Feature Store - Why do you need one?
10 minute read MLOps
How to set up a data architecture that saves your data scientists time and effort.
A feature store is a storage system for features. Features are properties of data calculated through an ETL process or feature pipeline. This pipeline takes raw data and calculates a property from it. This property - usually a numeric value - will be useful to a machine learning model. It is important to find adequate, correct, and quality features. The quality of those features is the most important contributor to a model's success. The model will use the features either to train itself or to make predictions. A feature store will help to organize and use those features.

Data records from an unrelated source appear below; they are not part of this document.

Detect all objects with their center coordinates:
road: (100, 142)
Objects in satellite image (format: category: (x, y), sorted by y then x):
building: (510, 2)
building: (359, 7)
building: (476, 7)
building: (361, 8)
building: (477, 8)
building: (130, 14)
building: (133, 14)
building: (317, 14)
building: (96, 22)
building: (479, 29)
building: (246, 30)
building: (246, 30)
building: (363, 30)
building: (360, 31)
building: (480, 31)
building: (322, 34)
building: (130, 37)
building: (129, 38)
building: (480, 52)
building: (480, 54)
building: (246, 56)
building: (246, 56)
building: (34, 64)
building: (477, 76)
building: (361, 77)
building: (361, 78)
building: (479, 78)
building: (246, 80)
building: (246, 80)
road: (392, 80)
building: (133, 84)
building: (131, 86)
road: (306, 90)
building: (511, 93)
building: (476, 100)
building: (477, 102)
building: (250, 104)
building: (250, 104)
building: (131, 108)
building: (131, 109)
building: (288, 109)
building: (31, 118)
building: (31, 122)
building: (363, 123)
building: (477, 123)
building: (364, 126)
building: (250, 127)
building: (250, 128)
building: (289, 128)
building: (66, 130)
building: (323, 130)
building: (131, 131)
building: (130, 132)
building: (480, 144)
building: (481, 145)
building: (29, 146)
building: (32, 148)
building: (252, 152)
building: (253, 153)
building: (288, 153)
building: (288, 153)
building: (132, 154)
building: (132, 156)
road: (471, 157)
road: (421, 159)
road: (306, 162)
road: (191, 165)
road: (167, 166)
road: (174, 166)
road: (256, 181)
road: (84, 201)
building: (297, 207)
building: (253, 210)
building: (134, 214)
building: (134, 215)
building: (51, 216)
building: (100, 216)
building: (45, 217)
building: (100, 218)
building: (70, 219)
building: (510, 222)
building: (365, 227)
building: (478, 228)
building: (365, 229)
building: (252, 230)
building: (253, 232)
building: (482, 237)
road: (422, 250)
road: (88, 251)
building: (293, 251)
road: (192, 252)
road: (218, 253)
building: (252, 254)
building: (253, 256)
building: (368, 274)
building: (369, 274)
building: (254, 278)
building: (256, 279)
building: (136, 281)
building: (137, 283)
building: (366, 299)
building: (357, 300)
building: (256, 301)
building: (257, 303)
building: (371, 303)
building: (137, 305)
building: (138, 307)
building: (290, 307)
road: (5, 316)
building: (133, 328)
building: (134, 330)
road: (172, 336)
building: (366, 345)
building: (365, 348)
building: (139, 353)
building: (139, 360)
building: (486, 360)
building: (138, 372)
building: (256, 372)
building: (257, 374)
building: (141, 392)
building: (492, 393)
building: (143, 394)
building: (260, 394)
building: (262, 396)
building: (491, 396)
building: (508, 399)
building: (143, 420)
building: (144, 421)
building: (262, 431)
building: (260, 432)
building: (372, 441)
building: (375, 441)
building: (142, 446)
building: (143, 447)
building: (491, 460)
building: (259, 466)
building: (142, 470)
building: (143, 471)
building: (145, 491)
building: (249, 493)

At its core, a feature store is only a database. More specifically, there are usually two databases. There is an offline store equipped to store large sums of data, like an HBase or S3. There is also an online store equipped for fast data serving, like Cassandra. Features are organized in feature groups, which can be thought of as tables. Features that are used together are stored in the same feature group so access to them is faster and without joins. There are many ETL processes (think Spark) that write to the offline store. Data from the offline store replicates to the online store to keep them consistent. Data streams can also write both to the online and offline stores, for fast real-time data access.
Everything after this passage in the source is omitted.